## [WHAT YOU ARE ASKED TO DO]
The line containing "Points to Note" marks the end: copy exactly every line from the start of the records below up to and including it, leaving out pictures.

## [PROVIDED RECORDS]
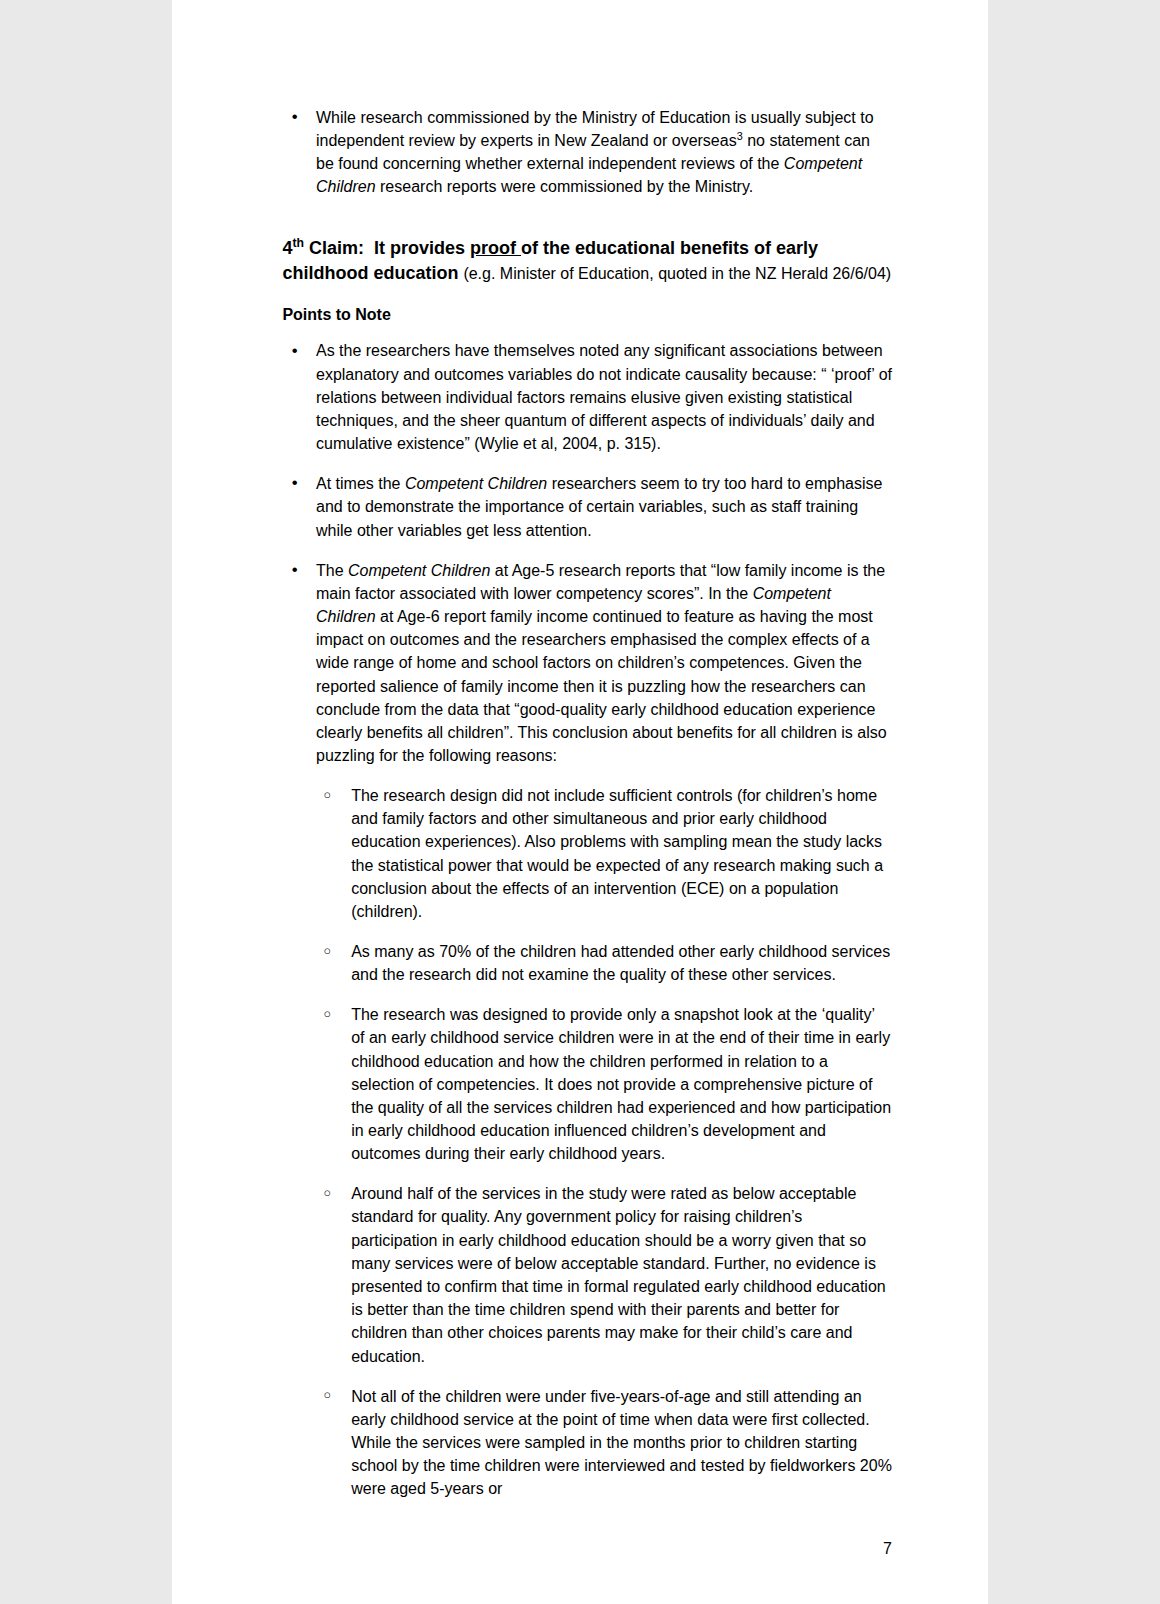While research commissioned by the Ministry of Education is usually subject to independent review by experts in New Zealand or overseas3 no statement can be found concerning whether external independent reviews of the Competent Children research reports were commissioned by the Ministry.
4th Claim: It provides proof of the educational benefits of early childhood education (e.g. Minister of Education, quoted in the NZ Herald 26/6/04)
Points to Note
As the researchers have themselves noted any significant associations between explanatory and outcomes variables do not indicate causality because: “ ‘proof’ of relations between individual factors remains elusive given existing statistical techniques, and the sheer quantum of different aspects of individuals’ daily and cumulative existence” (Wylie et al, 2004, p. 315).
At times the Competent Children researchers seem to try too hard to emphasise and to demonstrate the importance of certain variables, such as staff training while other variables get less attention.
The Competent Children at Age-5 research reports that “low family income is the main factor associated with lower competency scores”. In the Competent Children at Age-6 report family income continued to feature as having the most impact on outcomes and the researchers emphasised the complex effects of a wide range of home and school factors on children’s competences. Given the reported salience of family income then it is puzzling how the researchers can conclude from the data that “good-quality early childhood education experience clearly benefits all children”. This conclusion about benefits for all children is also puzzling for the following reasons:
The research design did not include sufficient controls (for children’s home and family factors and other simultaneous and prior early childhood education experiences). Also problems with sampling mean the study lacks the statistical power that would be expected of any research making such a conclusion about the effects of an intervention (ECE) on a population (children).
As many as 70% of the children had attended other early childhood services and the research did not examine the quality of these other services.
The research was designed to provide only a snapshot look at the ‘quality’ of an early childhood service children were in at the end of their time in early childhood education and how the children performed in relation to a selection of competencies. It does not provide a comprehensive picture of the quality of all the services children had experienced and how participation in early childhood education influenced children’s development and outcomes during their early childhood years.
Around half of the services in the study were rated as below acceptable standard for quality. Any government policy for raising children’s participation in early childhood education should be a worry given that so many services were of below acceptable standard. Further, no evidence is presented to confirm that time in formal regulated early childhood education is better than the time children spend with their parents and better for children than other choices parents may make for their child’s care and education.
Not all of the children were under five-years-of-age and still attending an early childhood service at the point of time when data were first collected. While the services were sampled in the months prior to children starting school by the time children were interviewed and tested by fieldworkers 20% were aged 5-years or
7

## [FINISHED TASK]
While research commissioned by the Ministry of Education is usually subject to independent review by experts in New Zealand or overseas3 no statement can be found concerning whether external independent reviews of the Competent Children research reports were commissioned by the Ministry.
4th Claim: It provides proof of the educational benefits of early childhood education (e.g. Minister of Education, quoted in the NZ Herald 26/6/04)
Points to Note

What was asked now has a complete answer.